THE PROBLEM —
Among the lines of data below, reproduce only those from the one with "Il presunto Vivo" through the one with "Vivo X Fold 6 sarà", exactly as they stand, both ends included.

===== INPUT =====

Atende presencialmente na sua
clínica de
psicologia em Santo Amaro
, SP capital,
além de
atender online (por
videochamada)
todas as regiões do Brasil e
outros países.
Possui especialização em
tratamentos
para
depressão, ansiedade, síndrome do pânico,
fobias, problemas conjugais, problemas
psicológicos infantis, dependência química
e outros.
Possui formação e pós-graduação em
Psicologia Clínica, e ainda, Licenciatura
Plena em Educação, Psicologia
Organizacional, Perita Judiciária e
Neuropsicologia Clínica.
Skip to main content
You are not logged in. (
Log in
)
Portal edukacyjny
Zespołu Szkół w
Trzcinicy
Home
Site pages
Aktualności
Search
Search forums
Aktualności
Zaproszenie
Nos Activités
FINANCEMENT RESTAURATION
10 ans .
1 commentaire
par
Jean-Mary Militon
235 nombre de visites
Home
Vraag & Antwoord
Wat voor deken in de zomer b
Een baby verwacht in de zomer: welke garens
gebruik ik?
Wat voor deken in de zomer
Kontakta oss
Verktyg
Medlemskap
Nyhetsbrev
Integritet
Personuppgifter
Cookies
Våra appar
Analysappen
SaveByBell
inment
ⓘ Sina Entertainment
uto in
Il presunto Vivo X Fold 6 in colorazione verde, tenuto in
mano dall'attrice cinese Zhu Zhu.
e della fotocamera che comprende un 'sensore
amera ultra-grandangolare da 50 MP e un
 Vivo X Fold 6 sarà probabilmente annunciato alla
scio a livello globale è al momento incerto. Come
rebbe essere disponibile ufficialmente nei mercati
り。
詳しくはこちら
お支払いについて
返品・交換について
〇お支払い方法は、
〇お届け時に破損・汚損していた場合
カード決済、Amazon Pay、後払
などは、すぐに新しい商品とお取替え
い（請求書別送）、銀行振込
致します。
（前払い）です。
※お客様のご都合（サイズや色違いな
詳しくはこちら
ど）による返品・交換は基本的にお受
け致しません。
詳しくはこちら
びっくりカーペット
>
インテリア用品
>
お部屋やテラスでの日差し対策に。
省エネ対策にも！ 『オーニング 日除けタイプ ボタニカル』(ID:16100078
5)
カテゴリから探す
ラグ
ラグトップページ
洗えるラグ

=====

RESPONSE AREA —
Il presunto Vivo X Fold 6 in colorazione verde, tenuto in
mano dall'attrice cinese Zhu Zhu.
e della fotocamera che comprende un 'sensore
amera ultra-grandangolare da 50 MP e un
 Vivo X Fold 6 sarà probabilmente annunciato alla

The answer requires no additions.